# Where is Sterling going?



## westcork (15 Jan 2009)

Not sure where to post this but I think the fluctuation over the last few months brings it into the remit of this forum!

When sterling went down as low as 97c, people were saying it was only a matter of time before parity - then it went the other way and is now hovering around 91c - Can someone clariify how the relative interest rates BoE v ECB moves impact on the currency exchange rates - I am looking to convert to sterling for a largish investment and I am trying to anticipate as much as I can

Thanks


----------



## Duke of Marmalade (15 Jan 2009)

Don't try and anticipate - that's impossible. The market prices in that exchange rates will change in future at the difference in the respective interest rates - i.e. v. v. slowly.

Of course exchange rates will change must faster than that but no-one can tell in what direction.

If you have a large sterling outgo looming - hedge it now by buying sterling. Otherwise you are running an exchange rate gamble which might prove good, might prove bad. Do you like gambling?


----------



## westcork (15 Jan 2009)

Thanks for that - I thought I saw somewhere that the significant drop in value of Sterling was linked to the dramatic decrease in base rates by BoE so trying to establish was this an economic link. Most I tend to completely gamble is the Tueday game of Poker


----------



## extopia (15 Jan 2009)

It's easy to explain exchange rate moves after the fact. Much harder to predict what might happen in future, though.


----------



## Duke of Marmalade (15 Jan 2009)

westcork said:


> Thanks for that - I thought I saw somewhere that the significant drop in value of Sterling was linked to the dramatic decrease in base rates by BoE so trying to establish was this an economic link. Most I tend to completely gamble is the Tueday game of Poker


Yes but not because of the interest rate per se that is a small effect.  But the aggressive reduction in rates signalled that the authorities perceived the economy in deep trouble - that's what triggered the fall.


----------



## RMCF (16 Jan 2009)

1st of all, your quoted figures are the wrong way round.

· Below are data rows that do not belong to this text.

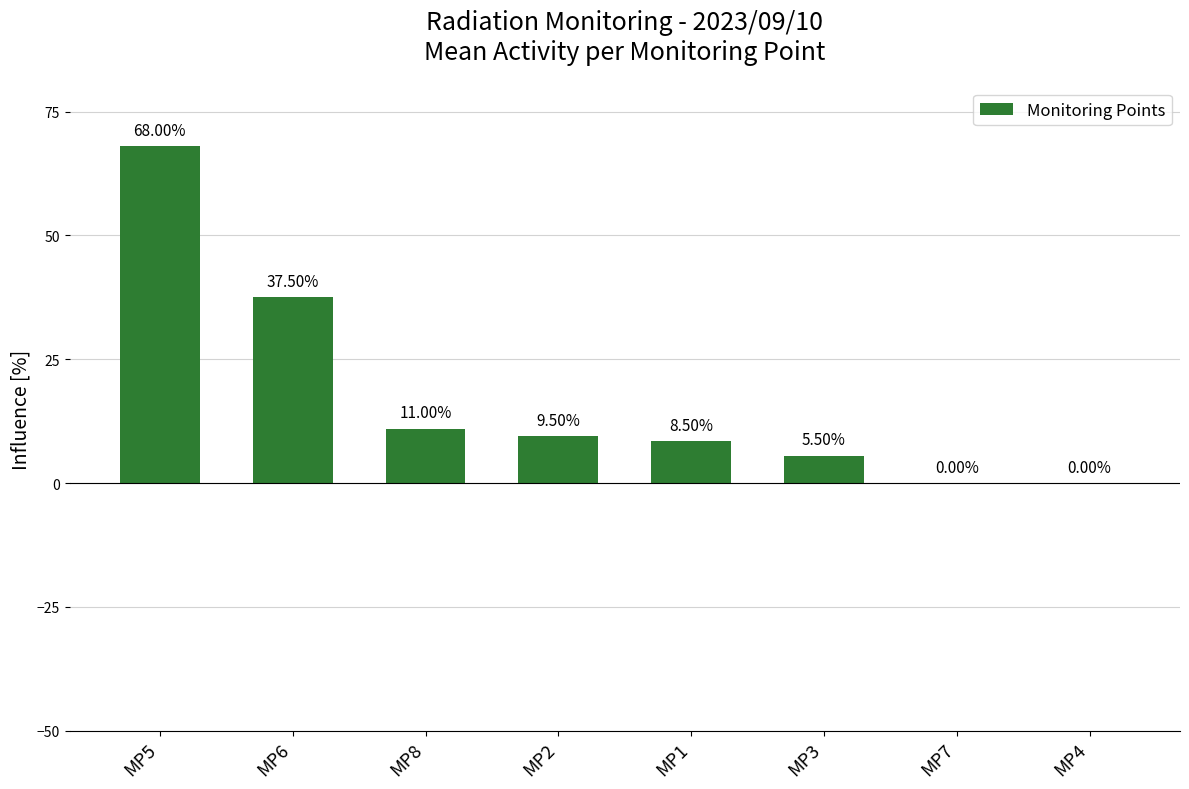

What is the sum of all values?

140.0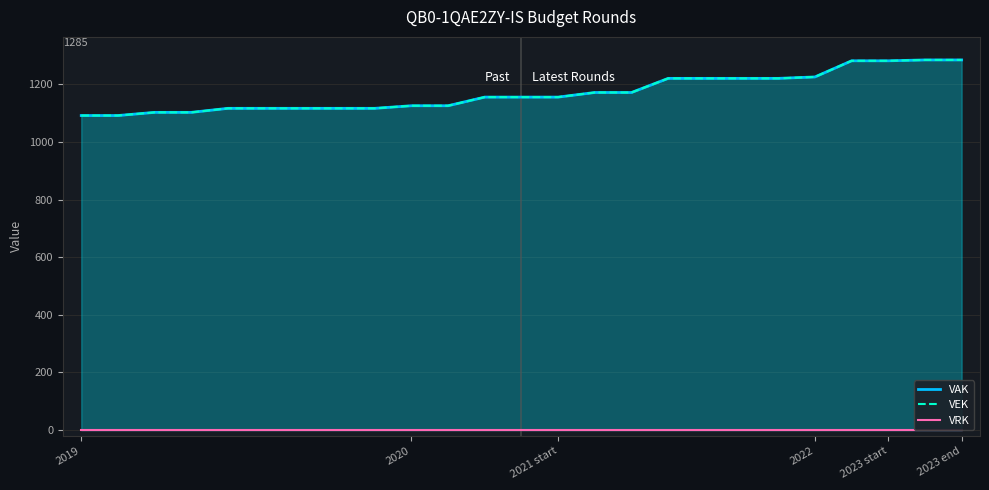

Reading right to left, list all the values displayed in this chart.

VAK: 1285	1285	1282	1282	1226	1221	1221	1221	1221	1172	1172	1156	1156	1156	1126	1126	1117	1117	1117	1117	1117	1103	1103	1092	1092
VEK: 1285	1285	1282	1282	1226	1221	1221	1221	1221	1172	1172	1156	1156	1156	1126	1126	1117	1117	1117	1117	1117	1103	1103	1092	1092
VRK: 0	0	0	0	0	0	0	0	0	0	0	0	0	0	0	0	0	0	0	0	0	0	0	0	0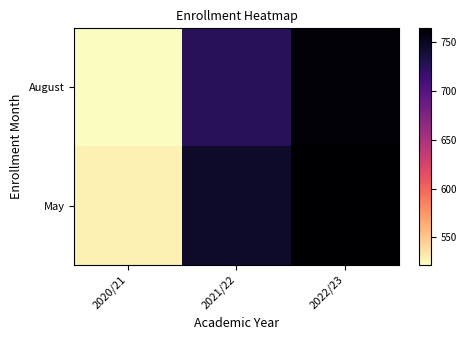

Reading right to left, transcribe all the data shown in this chart.

August: 2022/23=761	2021/22=726	2020/21=522
May: 2022/23=764	2021/22=745	2020/21=528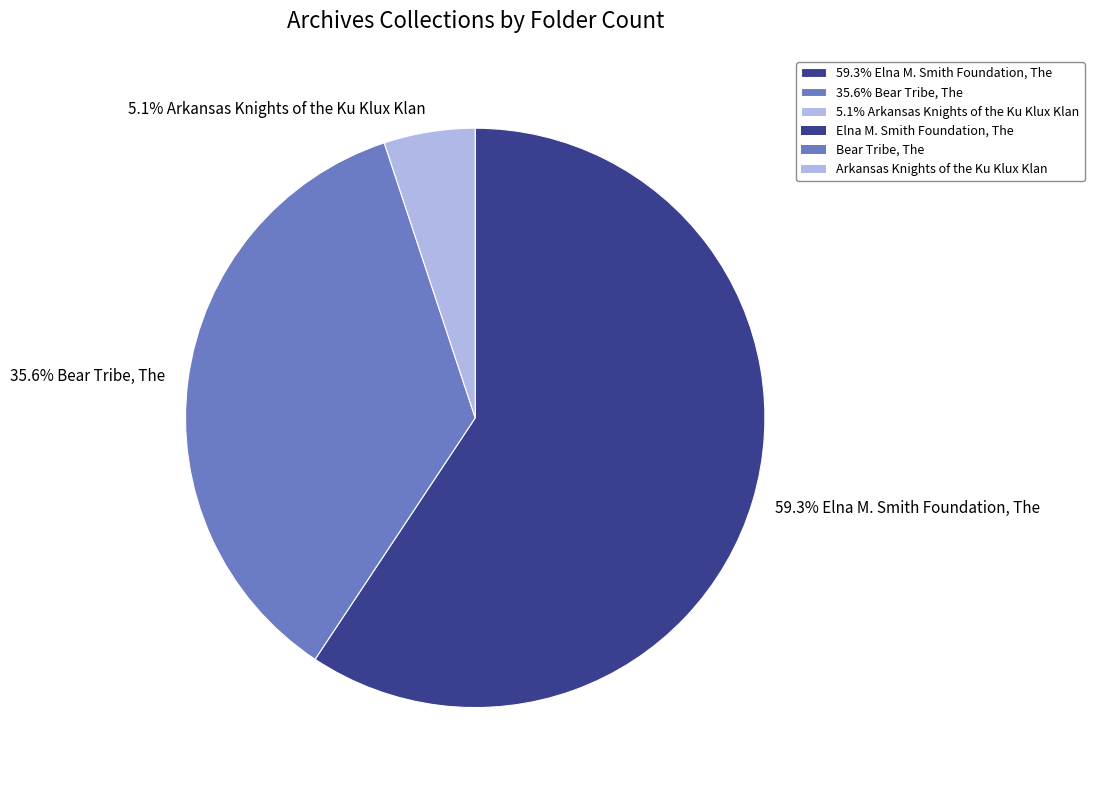

How many segments does this pie chart have?

3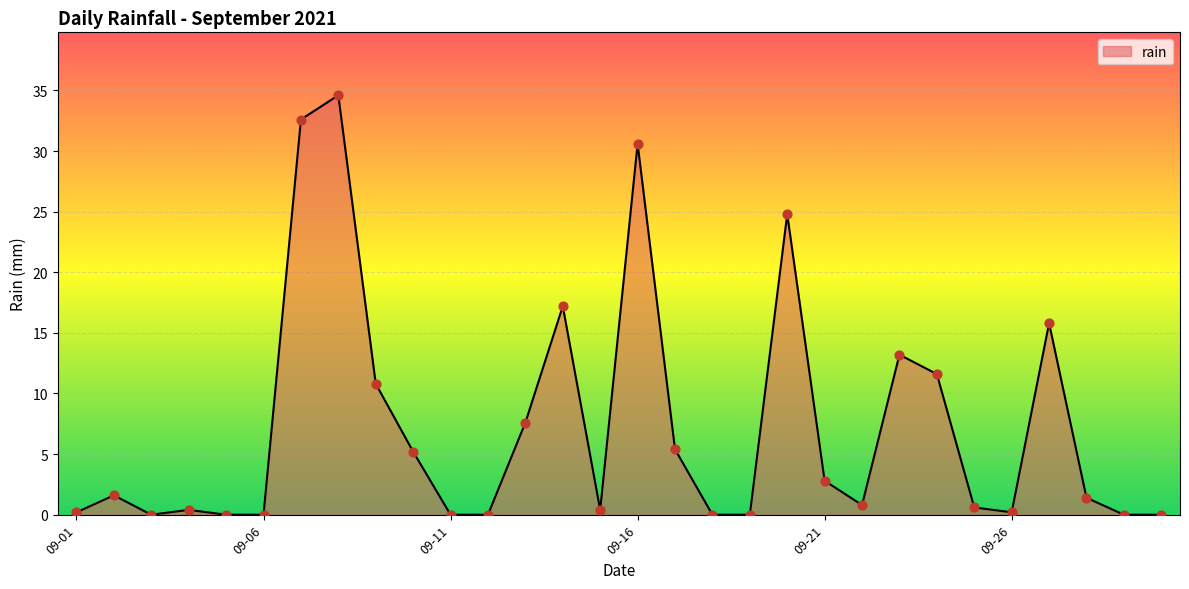

What is the difference between the maximum and minimum values?

34.6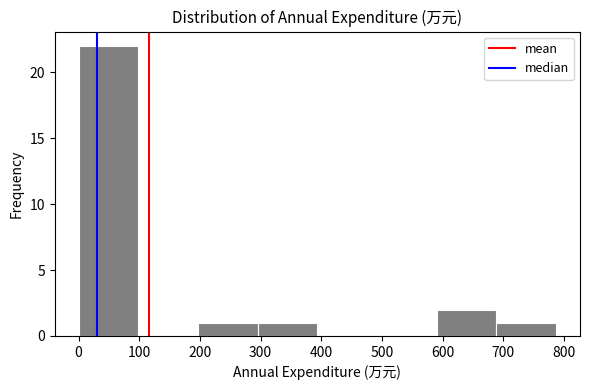

Reading left to right, list every bar in this chart as the range it spans on the x-axis followed by its height. Neither the bar edges nor the heights are printed on the chart, so give them approximately, as read against the axes.

0 to 100: 22
100 to 200: 0
200 to 300: 1
300 to 390: 1
390 to 490: 0
490 to 590: 0
590 to 690: 2
690 to 790: 1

Sterling has always been stronger than the Euro, so I think you meant to say 1 Euro was 97p, and 1 Euro was 91p, not the other way round.

As for where its going to go, well thats just guesswork. Every expert has their own opinion and they can just be as wrong as anybody. Too many factors playing into it. 

I have read a few media articles saying that many pundits reckon that the Euro will fall back to the likes of 80p, or even 75p by the end of 2009/early 2010. I personally hope it does, as I live in RoI but earn in sterling, so I saw my mortage and household bills get a lot more expensive recently.


----------